Aucune personnalité locale n'a fait de coming-out
Car contrairement à la métropole, l'homosexualité est peu médiatisée à la Réunion. Pourtant, sur ce plan, la presse a une vocation pédagogique : “Le fait d'en parler dédramatise. Les gens n'osent pas dire qu'ils sont homosexuels par crainte d'être rejeté. Ils pourraient trouver des modèles dans les médias”. En plus, aucune personnalité locale ne s'est positionnée de façon claire sur la question de l'homosexualité et encore moins fait son coming-out. “Cela parait évident que des hommes politiques ou des artistes sont homosexuels. Qu'ils le disent pourrait accélérer le processus”, ajoute le chercheur.
Mais si le tableau dressé par Patrick Garaud semble plutôt noir, ses travaux montrent quelques signes d'espoir. “Il y aura une meilleure acceptation de l'homosexualité d'ici vingt ans. On ne changera pas l'insularité, ni la créolité car c'est ce qui fait l'équilibre de la Réunion. En revanche, la morale pourra évoluer”, projette-t-il. Car la génération des “seniors” est toujours dans une attitude de réprobation tandis que les jeunes sont dans “l'indifférence” par rapport à l'homosexualité. Avec ses travaux, Patrick Garaud aura posé sa petite pierre à l'édifice de la tolérance.

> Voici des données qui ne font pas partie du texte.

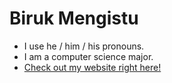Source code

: # Biruk Mengistu

* I use he / him / his pronouns.
* I am a computer science major.
* [Check out my website right here!](www.google.com)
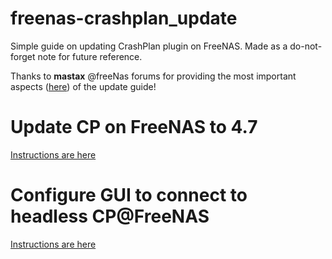 # freenas-crashplan_update
Simple guide on updating CrashPlan plugin on FreeNAS. Made as a do-not-forget note for future reference.

Thanks to **mastax** @freeNas forums for providing the most important aspects ([here](https://forums.freenas.org/index.php?threads/crashplan-not-updating.40374/#post-254182)) of the update guide!

# Update CP on FreeNAS to 4.7

[Instructions are here](../blob/master/update_to_4.7.md)

# Configure GUI to connect to headless CP@FreeNAS

[Instructions are here](../blob/master/configure_headless_access.md)
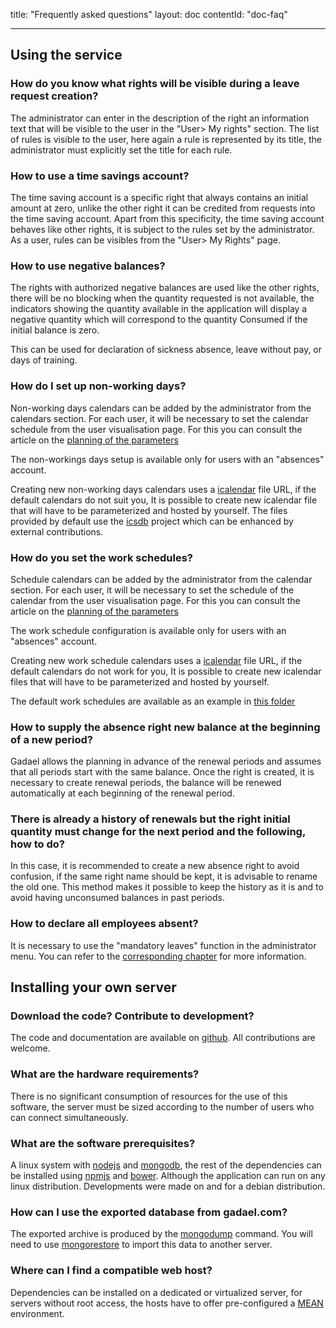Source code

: title: "Frequently asked questions"
layout: doc
contentId: "doc-faq"

---


## Using the service

### How do you know what rights will be visible during a leave request creation?

The administrator can enter in the description of the right an information text that will be visible to the user in the "User> My rights" section. The list of rules is visible to the user, here again a rule is represented by its title, the administrator must explicitly set the title for each rule.

### How to use a time savings account?

The time saving account is a specific right that always contains an initial amount at zero, unlike the other right it can be credited from requests into the time saving account. Apart from this specificity, the time saving account behaves like other rights, it is subject to the rules set by the administrator. As a user, rules can be visibles from the "User> My Rights" page.


### How to use negative balances?

The rights with authorized negative balances are used like the other rights, there will be no blocking when the quantity requested is not available, the indicators showing the quantity available in the application will display a negative quantity which will correspond to the quantity Consumed if the initial balance is zero.

This can be used for declaration of sickness absence, leave without pay, or days of training.


### How do I set up non-working days?

Non-working days calendars can be added by the administrator from the calendars section. For each user, it will be necessary to set the calendar schedule from the user visualisation page. For this you can consult the article on the [planning of the parameters](010-planning-parameters.html#choice-of-non-working-days-calendar)

The non-workings days setup is available only for users with an "absences" account.

Creating new non-working days calendars uses a [icalendar](https://en.wikipedia.org/wiki/ICalendar) file URL, if the default calendars do not suit you, It is possible to create new icalendar file that will have to be parameterized and hosted by yourself. The files provided by default use the [icsdb](https://github.com/gadael/icsdb) project which can be enhanced by external contributions.

### How do you set the work schedules?

Schedule calendars can be added by the administrator from the calendar section. For each user, it will be necessary to set the schedule of the calendar from the user visualisation page. For this you can consult the article on the [planning of the parameters](010-planning-parameters.html#changing-work-schedule)

The work schedule configuration is available only for users with an "absences" account.

Creating new work schedule calendars uses a [icalendar](https://en.wikipedia.org/wiki/ICalendar) file URL, if the default calendars do not work for you, It is possible to create new icalendar files that will have to be parameterized and hosted by yourself.

The default work schedules are available as an example in [this folder](https://github.com/gadael/gadael/tree/master/public/calendars)


### How to supply the absence right new balance at the beginning of a new period?

Gadael allows the planning in advance of the renewal periods and assumes that all periods start with the same balance. Once the right is created, it is necessary to create renewal periods, the balance will be renewed automatically at each beginning of the renewal period.

### There is already a history of renewals but the right initial quantity must change for the next period and the following, how to do?

In this case, it is recommended to create a new absence right to avoid confusion, if the same right name should be kept, it is advisable to rename the old one. This method makes it possible to keep the history as it is and to avoid having unconsumed balances in past periods.

### How to declare all employees absent?

It is necessary to use the "mandatory leaves" function in the administrator menu. You can refer to the [corresponding chapter](002-admin-guide.html#Madatory-leaves) for more information.


## Installing your own server

### Download the code? Contribute to development?

The code and documentation are available on [github](https://github.com/gadael/). All contributions are welcome.

### What are the hardware requirements?

There is no significant consumption of resources for the use of this software, the server must be sized according to the number of users who can connect simultaneously.

### What are the software prerequisites?

A linux system with [nodejs](https://nodejs.org/) and [mongodb](https://www.mongodb.com/), the rest of the dependencies can be installed using [npmjs](https://www.npmjs.com/) and [bower](https://bower.io/). Although the application can run on any linux distribution. Developments were made on and for a debian distribution.

### How can I use the exported database from gadael.com?

The exported archive is produced by the [mongodump](https://docs.mongodb.com/manual/reference/program/mongodump/) command. You will need to use [mongorestore](https://docs.mongodb.com/manual/tutorial/backup-and-restore-tools/#restore-a-database-with-mongorestore) to import this data to another server.

### Where can I find a compatible web host?

Dependencies can be installed on a dedicated or virtualized server, for servers without root access, the hosts have to offer pre-configured a [MEAN](https://en.wikipedia.org/wiki/MEAN_%28software_bundle%29) environment.
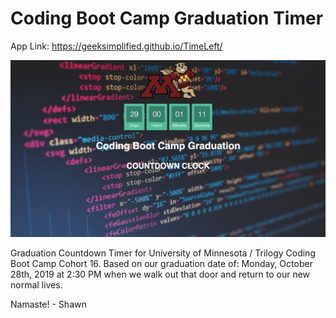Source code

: # Coding Boot Camp Graduation Timer

App Link: https://geeksimplified.github.io/TimeLeft/

![Screenshot Image](././img/screenshot.png)

Graduation Countdown Timer for University of Minnesota / Trilogy Coding Boot Camp Cohort 16. Based on our graduation date of: Monday, October 28th, 2019 at 2:30 PM when we walk out that door and return to our new normal lives.

Namaste! - Shawn

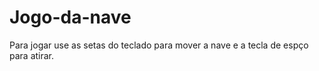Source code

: # Jogo-da-nave
Para jogar use as setas do teclado para mover a nave e a tecla de espço para atirar.
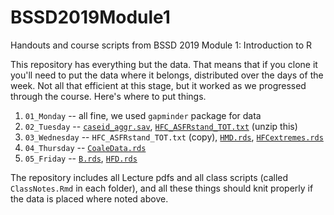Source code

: # BSSD2019Module1
Handouts and course scripts from BSSD 2019 Module 1: Introduction to R

This repository has everything but the data. That means that if you clone it you'll need to put the data where it belongs, distributed over the days of the week. Not all that efficient at this stage, but it worked as we progressed through the course. Here's where to put things.

1. `01_Monday` -- all fine, we used `gapminder` package for data
2. `02_Tuesday` -- [`caseid_aggr.sav`](https://drive.google.com/open?id=1AibPQP8plaGv0MaRwOJqqOg2LR6wXqK0), [`HFC_ASFRstand_TOT.txt`](https://www.fertilitydata.org/data/HFC/HFC_ASFRstand_TOT.zip) (unzip this)
3. `03_Wednesday` -- `HFC_ASFRstand_TOT.txt` (copy), [`HMD.rds`](https://drive.google.com/file/d/1Rc5Vb14DSglxyZ2xPaVEmEpiSCoKuC), [`HFCextremes.rds`](https://drive.google.com/file/d/1IvAMTM83Hk1VkeVxxKVGdbqDbDGawakO)
4. `04_Thursday` -- [`CoaleData.rds`](https://drive.google.com/file/d/1i5I8xSI9Ec3TnhVJEqqYLJCTOE9-ZmKv)
5. `05_Friday` -- [`B.rds`](https://drive.google.com/file/d/1B5D10GGI2OQD1_6mcRzG_WZQ3Sj6TRpQ), [`HFD.rds`](https://drive.google.com/file/d/1NFbJsXr_UexkodulMJX5F5jAzm1Yn3Kv)

The repository includes all Lecture pdfs and all class scripts (called `ClassNotes.Rmd` in each folder), and all these things should knit properly if the data is placed where noted above.

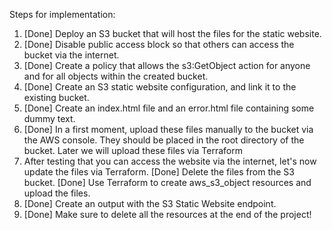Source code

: Steps for implementation:
1. [Done] Deploy an S3 bucket that will host the files for the static website.
2. [Done] Disable public access block so that others can access the bucket via the internet.
3. [Done] Create a policy that allows the s3:GetObject action for anyone and for all objects within the created bucket.
4. [Done] Create an S3 static website configuration, and link it to the existing bucket.
5. [Done] Create an index.html file and an error.html file containing some dummy text.
6. [Done] In a first moment, upload these files manually to the bucket via the AWS console. They should be placed in the root directory of the bucket. Later we will upload these files via Terraform
7. After testing that you can access the website via the internet, let's now update the files via Terraform.
    [Done] Delete the files from the S3 bucket.
    [Done] Use Terraform to create aws_s3_object resources and upload the files.
8. [Done] Create an output with the S3 Static Website endpoint.
9. [Done] Make sure to delete all the resources at the end of the project!
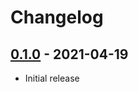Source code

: # Changelog

## [0.1.0] - 2021-04-19

- Initial release

<!-- http://keepachangelog.com/ -->

<!-- [0.1.1]: https://github.com/zce/nuyoah-pages/compare/v0.1.0...v0.1.1 -->
[0.1.0]: https://github.com/zce/nuyoah-pages/releases/tag/v0.1.0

• Cette première soutenance publique de thèse d'anthropologie (Staps) aura lieu sur le campus du Tampon entre 14 h et 17 h, salle N8. Jean-Claude Kaufmann, directeur de recherches au CNRS, notamment, sera membre du jury.
Marine Veith
(Le Journal de l'Île ARTICLE DU 30/11/2004 Société
http://www.clicanoo.com/articles/article.asp?id=91987 )
Une identité masculine très marquée
Les hommes de l'île sont machistes. C'est prouvé scientifiquement. Dans cette société, où l'image du “mâle” est bien est ancrée, l'homosexualité attaque les représentations culturelles. “Les hommes veulent préserver un capital identitaire. L'homme représente la domination, la force, le phallus que l'homosexualité remet en cause”, explique Patrick Garaud. Car dans les relations amoureuses aussi, le schéma classique de séduction est remis en cause. Alors que la femme est un “objet” qu'il faut conquérir, la logique de séduction est absente de la pratique homosexuelle. “Quand on va dans un lieu de drague homosexuel, on sait pourquoi on est là. Les choses sont claires dès le départ”, ajoute le chercheur. Il devient donc insensé de comparer les relations homosexuelles et hétérosexuelles. Mais celles-ci bousculent les représentations classiques et suscitent l'incompréhension, voire le rejet. “Le sexe tient une part importante dans la vie des gens mais il est incorrect de le dire”, précise le chercheur pour qui les Réunionnais sont faussement prudes. En revanche, lui compte bien travailler sur la sexualité des Réunionnais dans une prochaine étude.